Dans une homélie, saint Basile le Grand donne son interprétation théologique (ou si nous aimons mieux un commentaire) sur ce récit : « Le mont Carmel, haut et inhabité, servait d’abri à Élie : le désert recevait en son sein l’ermite ; mais pour le juste, c’était l’âme qui comptait plus que tout et sa vie était dirigée par l’espoir en Dieu. Or, malgré ce genre de vie, il ne mourut pas de faim. Au contraire, les oiseaux les plus rapaces, les plus voraces, lui apportaient la nourriture ; ceux qui avaient l’habitude de voler la nourriture d’autrui deviennent les serviteurs du repas du juste. Sur l’ordre du Seigneur, ils modifièrent leur nature et devinrent de fidèles gardiens des pains et des viandes. » Au-delà de la représentation de cet événement précis de la vie d’Élie, c’est en cela que réside le sens de cette icône. Que sa contemplation fasse aussi grandir en nous une confiance [6].
Conclusion
Cet article termine la série qui portait sur le bestiaire biblique. Bien sûr que l’étude fut sommaire et nous aurions pu trainer chaque article en longueur. Plusieurs autres animaux cités dans la Bible ou dans les légendes des saints (saintes) chrétiens sont représentés en iconographie : saint François et le loup, saint Sérafim de Sarov et son ours, saint Jérôme et son lion, sainte Gertrude de Nivelles souvent représentée avec un chat, saint Georges et le dragon pour n’en citer que quelques-uns.

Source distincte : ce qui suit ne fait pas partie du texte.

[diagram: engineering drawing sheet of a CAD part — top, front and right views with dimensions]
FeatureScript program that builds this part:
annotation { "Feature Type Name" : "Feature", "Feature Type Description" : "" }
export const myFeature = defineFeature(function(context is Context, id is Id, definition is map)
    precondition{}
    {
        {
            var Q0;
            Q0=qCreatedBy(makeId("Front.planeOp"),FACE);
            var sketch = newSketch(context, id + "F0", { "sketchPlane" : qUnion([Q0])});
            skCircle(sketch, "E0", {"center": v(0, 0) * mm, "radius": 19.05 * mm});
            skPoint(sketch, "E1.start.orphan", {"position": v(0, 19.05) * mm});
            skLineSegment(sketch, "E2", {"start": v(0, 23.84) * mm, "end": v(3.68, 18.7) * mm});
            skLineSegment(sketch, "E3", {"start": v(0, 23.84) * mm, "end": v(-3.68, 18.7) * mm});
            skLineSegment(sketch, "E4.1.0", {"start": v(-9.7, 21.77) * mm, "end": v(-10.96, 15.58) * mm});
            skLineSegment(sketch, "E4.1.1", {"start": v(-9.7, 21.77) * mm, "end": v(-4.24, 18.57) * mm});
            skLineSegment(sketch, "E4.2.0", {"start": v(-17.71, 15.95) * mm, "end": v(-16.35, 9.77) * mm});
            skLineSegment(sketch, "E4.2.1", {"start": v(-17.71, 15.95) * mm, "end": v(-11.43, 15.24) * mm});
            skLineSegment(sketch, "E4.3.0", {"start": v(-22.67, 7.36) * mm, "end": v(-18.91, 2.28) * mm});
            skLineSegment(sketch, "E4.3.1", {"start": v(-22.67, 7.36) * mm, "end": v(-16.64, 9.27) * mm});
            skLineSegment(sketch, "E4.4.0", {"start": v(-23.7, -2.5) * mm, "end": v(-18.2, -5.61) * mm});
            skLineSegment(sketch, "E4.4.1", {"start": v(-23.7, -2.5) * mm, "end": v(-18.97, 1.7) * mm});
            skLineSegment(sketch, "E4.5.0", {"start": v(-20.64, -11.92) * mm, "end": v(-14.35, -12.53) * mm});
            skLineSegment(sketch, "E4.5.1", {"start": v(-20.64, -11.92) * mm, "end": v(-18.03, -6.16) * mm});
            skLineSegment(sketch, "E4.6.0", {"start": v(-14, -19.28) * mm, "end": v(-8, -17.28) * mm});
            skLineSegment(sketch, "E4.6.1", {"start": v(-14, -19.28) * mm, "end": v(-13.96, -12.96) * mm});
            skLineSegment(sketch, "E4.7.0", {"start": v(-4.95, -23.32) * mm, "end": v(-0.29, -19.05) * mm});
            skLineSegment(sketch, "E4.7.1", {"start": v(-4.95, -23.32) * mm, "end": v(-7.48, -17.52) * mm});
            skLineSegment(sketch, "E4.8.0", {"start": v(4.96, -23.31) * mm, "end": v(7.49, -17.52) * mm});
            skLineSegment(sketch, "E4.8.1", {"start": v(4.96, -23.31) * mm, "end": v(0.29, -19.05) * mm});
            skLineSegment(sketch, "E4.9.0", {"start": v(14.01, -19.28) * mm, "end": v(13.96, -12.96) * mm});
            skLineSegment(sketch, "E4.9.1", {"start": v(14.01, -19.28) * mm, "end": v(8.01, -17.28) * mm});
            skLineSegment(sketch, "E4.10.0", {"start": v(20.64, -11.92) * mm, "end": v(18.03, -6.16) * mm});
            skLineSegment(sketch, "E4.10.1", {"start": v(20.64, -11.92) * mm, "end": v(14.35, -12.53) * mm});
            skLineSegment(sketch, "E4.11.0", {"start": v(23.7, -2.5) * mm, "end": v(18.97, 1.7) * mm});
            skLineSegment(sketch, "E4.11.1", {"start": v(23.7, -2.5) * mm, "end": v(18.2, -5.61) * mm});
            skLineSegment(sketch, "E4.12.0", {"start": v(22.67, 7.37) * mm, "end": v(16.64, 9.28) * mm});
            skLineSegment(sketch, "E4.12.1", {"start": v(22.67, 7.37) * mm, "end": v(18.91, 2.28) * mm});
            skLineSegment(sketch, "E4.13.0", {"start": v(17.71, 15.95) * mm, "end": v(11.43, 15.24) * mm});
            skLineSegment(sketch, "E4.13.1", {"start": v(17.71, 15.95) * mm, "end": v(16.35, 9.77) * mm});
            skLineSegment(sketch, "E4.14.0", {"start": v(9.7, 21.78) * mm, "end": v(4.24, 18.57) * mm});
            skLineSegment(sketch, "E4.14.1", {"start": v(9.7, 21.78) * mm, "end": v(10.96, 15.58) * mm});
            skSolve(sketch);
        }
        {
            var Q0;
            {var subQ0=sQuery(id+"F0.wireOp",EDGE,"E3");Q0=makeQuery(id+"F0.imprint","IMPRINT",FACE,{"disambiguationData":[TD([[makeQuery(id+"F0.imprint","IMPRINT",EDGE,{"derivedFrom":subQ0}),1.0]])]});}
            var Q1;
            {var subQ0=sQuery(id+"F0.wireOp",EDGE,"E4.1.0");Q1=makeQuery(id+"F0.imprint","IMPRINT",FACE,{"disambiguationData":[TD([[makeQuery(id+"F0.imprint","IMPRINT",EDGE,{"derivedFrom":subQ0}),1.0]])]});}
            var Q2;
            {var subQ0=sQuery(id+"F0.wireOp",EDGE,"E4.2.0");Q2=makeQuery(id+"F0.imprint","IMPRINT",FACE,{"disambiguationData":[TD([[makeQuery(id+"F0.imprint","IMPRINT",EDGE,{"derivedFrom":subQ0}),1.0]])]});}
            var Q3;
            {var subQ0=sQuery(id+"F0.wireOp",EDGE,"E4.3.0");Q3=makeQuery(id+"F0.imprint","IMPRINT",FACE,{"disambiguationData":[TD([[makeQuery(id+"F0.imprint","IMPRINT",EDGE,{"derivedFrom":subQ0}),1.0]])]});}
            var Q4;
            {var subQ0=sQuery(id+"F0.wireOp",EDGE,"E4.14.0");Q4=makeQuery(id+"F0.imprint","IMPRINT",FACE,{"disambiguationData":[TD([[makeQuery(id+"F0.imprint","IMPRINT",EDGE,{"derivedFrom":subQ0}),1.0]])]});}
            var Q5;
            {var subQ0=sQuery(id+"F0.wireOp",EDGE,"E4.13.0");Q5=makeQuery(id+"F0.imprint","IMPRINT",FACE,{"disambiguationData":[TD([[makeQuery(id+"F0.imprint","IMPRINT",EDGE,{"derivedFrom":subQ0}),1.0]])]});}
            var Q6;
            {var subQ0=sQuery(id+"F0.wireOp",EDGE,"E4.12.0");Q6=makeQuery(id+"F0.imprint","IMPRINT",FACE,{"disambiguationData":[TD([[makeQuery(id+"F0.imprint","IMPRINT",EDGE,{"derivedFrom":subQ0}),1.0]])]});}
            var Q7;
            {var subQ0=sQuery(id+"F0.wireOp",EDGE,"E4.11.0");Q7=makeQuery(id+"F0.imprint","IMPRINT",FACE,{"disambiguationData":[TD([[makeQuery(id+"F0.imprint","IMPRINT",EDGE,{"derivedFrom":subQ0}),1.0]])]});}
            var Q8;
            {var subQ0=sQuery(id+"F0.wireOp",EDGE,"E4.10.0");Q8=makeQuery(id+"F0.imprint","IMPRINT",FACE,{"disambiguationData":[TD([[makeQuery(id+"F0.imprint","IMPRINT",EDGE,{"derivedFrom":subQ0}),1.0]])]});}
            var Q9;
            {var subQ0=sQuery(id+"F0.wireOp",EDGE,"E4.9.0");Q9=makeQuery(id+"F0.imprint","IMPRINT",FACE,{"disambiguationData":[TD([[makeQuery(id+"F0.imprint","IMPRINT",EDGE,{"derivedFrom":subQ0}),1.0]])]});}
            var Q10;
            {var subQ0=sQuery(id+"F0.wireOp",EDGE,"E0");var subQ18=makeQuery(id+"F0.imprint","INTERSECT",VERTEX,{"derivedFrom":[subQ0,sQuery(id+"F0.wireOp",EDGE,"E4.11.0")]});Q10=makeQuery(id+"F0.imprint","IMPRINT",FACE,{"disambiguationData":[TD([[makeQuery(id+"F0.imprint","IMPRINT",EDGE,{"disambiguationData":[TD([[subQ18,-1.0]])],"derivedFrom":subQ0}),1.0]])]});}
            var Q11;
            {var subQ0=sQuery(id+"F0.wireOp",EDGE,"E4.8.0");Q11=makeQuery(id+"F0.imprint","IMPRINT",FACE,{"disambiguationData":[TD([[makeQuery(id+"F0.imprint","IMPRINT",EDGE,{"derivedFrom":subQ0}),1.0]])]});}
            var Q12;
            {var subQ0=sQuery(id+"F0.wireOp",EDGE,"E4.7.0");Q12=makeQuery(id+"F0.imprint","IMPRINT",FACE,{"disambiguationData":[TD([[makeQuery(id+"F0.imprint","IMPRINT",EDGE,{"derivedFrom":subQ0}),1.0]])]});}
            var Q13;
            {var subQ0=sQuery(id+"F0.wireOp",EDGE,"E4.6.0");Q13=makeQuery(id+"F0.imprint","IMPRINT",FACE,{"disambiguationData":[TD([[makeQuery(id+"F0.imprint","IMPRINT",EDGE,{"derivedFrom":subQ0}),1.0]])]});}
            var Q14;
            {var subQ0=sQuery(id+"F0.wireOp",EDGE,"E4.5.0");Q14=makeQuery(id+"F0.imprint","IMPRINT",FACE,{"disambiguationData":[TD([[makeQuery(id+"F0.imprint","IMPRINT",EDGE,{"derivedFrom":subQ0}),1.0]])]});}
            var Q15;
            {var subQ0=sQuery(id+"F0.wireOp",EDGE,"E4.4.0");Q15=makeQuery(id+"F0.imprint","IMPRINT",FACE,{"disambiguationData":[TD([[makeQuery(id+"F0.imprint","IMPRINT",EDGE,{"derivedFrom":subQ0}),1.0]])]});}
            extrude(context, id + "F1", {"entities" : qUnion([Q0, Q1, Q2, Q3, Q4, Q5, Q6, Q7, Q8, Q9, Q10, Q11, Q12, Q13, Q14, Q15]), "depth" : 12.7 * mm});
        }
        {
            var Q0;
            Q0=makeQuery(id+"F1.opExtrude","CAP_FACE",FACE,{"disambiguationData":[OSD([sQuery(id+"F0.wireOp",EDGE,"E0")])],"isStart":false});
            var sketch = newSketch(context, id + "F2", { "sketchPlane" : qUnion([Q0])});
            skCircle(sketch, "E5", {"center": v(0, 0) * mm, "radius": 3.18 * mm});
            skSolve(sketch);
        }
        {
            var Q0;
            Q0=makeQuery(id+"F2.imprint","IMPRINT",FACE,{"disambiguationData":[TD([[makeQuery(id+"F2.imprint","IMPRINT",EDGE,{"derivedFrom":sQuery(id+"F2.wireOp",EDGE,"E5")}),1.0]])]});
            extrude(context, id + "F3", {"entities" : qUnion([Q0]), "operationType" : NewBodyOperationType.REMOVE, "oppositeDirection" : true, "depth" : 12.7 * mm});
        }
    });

Nous avons tenté de faire voir qu’en iconographie la scénographie, les formes, les couleurs et le choix des protagonistes jouant un rôle majeur ou moteur ont tous une importance soit réelle, symbolique ou allégorique dans la représentation. L’icône étant une image de l’invisible, rien n’y est placé au hasard : tout contribue à nous faire entrer dans cet univers merveilleux qu’est l’iconographie.
Luc Castonguay est iconographe et détenteur d’une maîtrise en théologie de l’Université Laval (Québec).
[1] Egon Sendler, L’icône Image de l’invisible, Paris, Desclée de Brouwer, 1981, p. 69.
[2] David s’adressant à Goliath : citation tirée du film « David et Goliath » réalisé par Ferdinando Baldi et Richard Pottier sorti en 1960 (Kaakook).
[3] Jean Chevalier Alain Gheerbrant, Dictionnaire des symboles, Paris, Robert Laffont, 1960, p. 285-286.
[4] Alfredo Tradigo, Les icônes et saints d’Orient, Paris, Éd. Hazan, 2005, p. 82.
[5] E. Sendler, L’icône, p. 163.
[6] Véronique Vié, « L’icône de saint Élie au désert », (artdelicone.fr).